One of my favorite halibut dishes is from the “Hali’imaile General Store Cookbook” by Bev Gannon, “Halibut with Chardonnay Sauce.” The sauce is a labor of love and so delicious. It’s a many ingredient and time-consuming affair, but the delicious silky sauce is totally worth the time and ingredients.
This recipe using sweet corn reminded me of that tasty dish in a different way and took much less time to prepare. The sweetness of the corn complements the delicate flavor of halibut. You will want to use a Chardonnay without a lot of oak as the sauce brings out the best in this halibut dish. It can also be made with good quality frozen corn with an added 2 tablespoons of water or stock to replace the liquid from fresh corn.

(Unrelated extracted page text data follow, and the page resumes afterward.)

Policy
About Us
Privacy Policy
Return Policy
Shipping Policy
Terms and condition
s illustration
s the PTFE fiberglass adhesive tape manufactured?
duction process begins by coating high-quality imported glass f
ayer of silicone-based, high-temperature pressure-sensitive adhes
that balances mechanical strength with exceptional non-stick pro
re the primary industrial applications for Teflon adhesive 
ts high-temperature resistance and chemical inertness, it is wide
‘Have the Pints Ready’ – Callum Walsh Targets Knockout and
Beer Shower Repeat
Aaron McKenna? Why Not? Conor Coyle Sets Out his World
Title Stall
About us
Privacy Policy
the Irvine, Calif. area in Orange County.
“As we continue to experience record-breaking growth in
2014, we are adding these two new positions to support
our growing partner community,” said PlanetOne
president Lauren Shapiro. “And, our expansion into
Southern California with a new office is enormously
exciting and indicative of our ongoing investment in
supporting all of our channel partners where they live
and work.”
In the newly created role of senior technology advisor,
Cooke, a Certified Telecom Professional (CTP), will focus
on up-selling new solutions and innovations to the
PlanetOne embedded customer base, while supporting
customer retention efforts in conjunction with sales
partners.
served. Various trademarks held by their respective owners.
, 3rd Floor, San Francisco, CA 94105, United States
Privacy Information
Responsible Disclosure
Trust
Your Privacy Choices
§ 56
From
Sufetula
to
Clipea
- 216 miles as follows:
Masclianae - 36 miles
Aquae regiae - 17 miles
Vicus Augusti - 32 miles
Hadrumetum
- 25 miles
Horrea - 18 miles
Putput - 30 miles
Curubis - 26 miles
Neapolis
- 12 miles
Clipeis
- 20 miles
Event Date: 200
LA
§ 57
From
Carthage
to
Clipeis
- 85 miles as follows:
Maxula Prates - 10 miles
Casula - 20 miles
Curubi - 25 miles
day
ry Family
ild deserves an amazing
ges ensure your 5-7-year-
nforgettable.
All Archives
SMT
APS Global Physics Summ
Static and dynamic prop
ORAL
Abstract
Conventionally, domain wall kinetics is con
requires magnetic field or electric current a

Roasted Halibut with Corn Chardonnay Butter Sauce
Recipe courtesy from “The Inn on the Twenty Cookbook,” by Anna and Michael Olson, from “Halibut, The Cookbook,” edited by Karen Barnaby
6 6- ounce fresh halibut filets, skinned
2 tablespoons olive oil, for brushing
1 ½ teaspoons finely chopped fresh thyme, divided
Fresh lemon juice
1 cup unoaked Chardonnay
1 small shallot, minced
1 cup fresh corn, removed from the cob, liquid reserved (2 or 3 ears depending on size of corn)
½ cup butter, cut into pieces and chilled
Salt and pepper to taste
Preheat the oven to 375° F. Lightly oil a baking sheet or line with parchment paper. Place the halibut on the pan and lightly brush the fish with oil, then sprinkle it with salt and pepper, and ½ of the thyme.
Roast for 10 minutes or until the fish layers just pull away when touched with a fork. Sprinkle the fish with lemon juice immediately before serving.
Meanwhile, prepare the sauce by placing the Chardonnay, minced shallot, and reserved juice from the corn cobs into a small pan. Simmer until the liquid is reduced by half. Add the corn and remaining thyme and bring to a simmer again. Reduce the heat to low and add cold butter 1 piece at a time, stirring until all the butter is incorporated. Season with salt and pepper and serve over the halibut.
Enjoy the remaining Chardonnay with dinner.